Was genau ändert sich jetzt?
Plattformen wie TikTok, Instagram und X müssen technische Lösungen einbauen. Wer einen Deepfake hochlädt, ohne Kennzeichnung, riskiert Löschung oder Bußgelder. Besonders nicht-einvernehmliche sexuelle Deepfakes (die berüchtigten nudifier-Apps) sollen so eingedämmt werden. Für uns als Gen Z, die täglich stundenlang scrollen, bedeutet das: Vertrauen in Inhalte wird noch schwieriger.
Die EU-Kommission feiert das als großen Schritt für Transparenz. Viele Politiker:innen sagen, gerade junge Menschen bräuchten diesen Schutz, weil sie am meisten auf Social Media unterwegs sind. Aber Kritiker:innen halten die Regel für halbgar.

Warum viele die Kennzeichnungspflicht für Bullshit halten
- Technisch super leicht zu umgehen: Ein Screenshot, ein neues Tool oder ein simpler Filter – und das Wasserzeichen ist weg.
- Bürokratischer Albtraum für kleine Creator: Wer schnell ein Meme oder ein lustiges KI-Video macht, soll jetzt erst mal Formulare ausfüllen?
- Die Regel kommt schon veraltet: Während die EU diskutiert, entwickeln Hacker und neue Apps längst bessere Methoden, Kennzeichnungen zu verstecken.
- Manche sehen Zensur: Wo hört kreative Freiheit auf? Memes, Parodien, künstlerische Experimente – alles könnte plötzlich unter Generalverdacht stehen.
Der Alltag verändert sich
Stell dir vor, du siehst ein krasses Video von deiner Lieblings-Influencerin. Ist das echt? War das KI? Die Kennzeichnung soll helfen, aber wenn sie fehlt oder leicht entfernbar ist, bleibt das Misstrauen. Fake-News und politische Manipulation werden nicht verschwinden, nur komplizierter. Gleichzeitig leidet die Kreativität: Viele junge Künstler:innen auf Instagram und TikTok haben Angst, dass ihre Reichweite einbricht, weil sie jetzt jedes Tool extra markieren müssen.

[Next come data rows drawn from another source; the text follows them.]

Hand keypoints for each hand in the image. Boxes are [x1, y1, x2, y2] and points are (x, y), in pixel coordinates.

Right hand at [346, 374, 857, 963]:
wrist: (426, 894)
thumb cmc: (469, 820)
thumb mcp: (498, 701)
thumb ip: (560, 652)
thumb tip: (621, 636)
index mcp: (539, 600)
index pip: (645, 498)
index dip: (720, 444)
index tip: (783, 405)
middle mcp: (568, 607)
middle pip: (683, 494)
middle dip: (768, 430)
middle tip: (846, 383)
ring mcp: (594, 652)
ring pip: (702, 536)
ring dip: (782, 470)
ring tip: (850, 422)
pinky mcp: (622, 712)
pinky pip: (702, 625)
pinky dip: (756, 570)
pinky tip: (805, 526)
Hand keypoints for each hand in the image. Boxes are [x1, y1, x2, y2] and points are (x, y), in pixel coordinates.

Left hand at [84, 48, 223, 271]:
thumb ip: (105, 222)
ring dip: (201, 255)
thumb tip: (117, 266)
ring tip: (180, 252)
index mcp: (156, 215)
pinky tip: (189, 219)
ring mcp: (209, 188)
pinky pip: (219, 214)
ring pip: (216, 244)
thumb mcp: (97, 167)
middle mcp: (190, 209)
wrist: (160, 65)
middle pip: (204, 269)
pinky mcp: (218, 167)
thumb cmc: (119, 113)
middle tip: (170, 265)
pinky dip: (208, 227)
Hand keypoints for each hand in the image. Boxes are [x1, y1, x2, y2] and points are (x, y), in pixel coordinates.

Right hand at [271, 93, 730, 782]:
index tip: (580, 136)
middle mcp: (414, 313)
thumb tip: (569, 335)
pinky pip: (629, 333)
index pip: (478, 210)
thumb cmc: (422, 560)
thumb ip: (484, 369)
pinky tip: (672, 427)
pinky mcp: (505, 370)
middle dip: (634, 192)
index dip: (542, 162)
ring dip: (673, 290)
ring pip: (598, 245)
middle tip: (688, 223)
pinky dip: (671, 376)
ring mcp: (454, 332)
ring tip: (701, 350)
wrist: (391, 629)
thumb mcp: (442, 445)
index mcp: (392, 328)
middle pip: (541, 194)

Was sagen die Menschen eigentlich?
Auf Foren und in Umfragen ist die Stimmung gespalten. Die einen finden: Endlich Schutz vor Deepfake-Pornos und manipulierten Wahlvideos. Die anderen schreien: „Die EU versteht Tech nicht und macht alles kaputt.“ Besonders Creator zwischen 16 und 24 fühlen sich bevormundet. Gleichzeitig wächst die Angst: Wenn selbst Profi-Tools wie Midjourney oder Runway alles markieren müssen, wie sieht dann die Zukunft von viralen Inhalten aus?
Und jetzt?
Die Kennzeichnungspflicht ist ein erster Versuch, aber kein Allheilmittel. Wir brauchen bessere technische Lösungen, die wirklich nicht umgangen werden können – und gleichzeitig Regeln, die kleine Creator nicht zerstören. Bis dahin bleibt nur eins: Noch kritischer scrollen. Jedes Video doppelt checken. Und vielleicht öfter mal fragen: Wer profitiert eigentlich davon, dass ich das glaube?
Die Tech-Welt wird nicht langsamer. Die EU versucht mitzuhalten. Ob das klappt, entscheidet sich nicht in Brüssel, sondern in unseren Feeds – jeden Tag aufs Neue.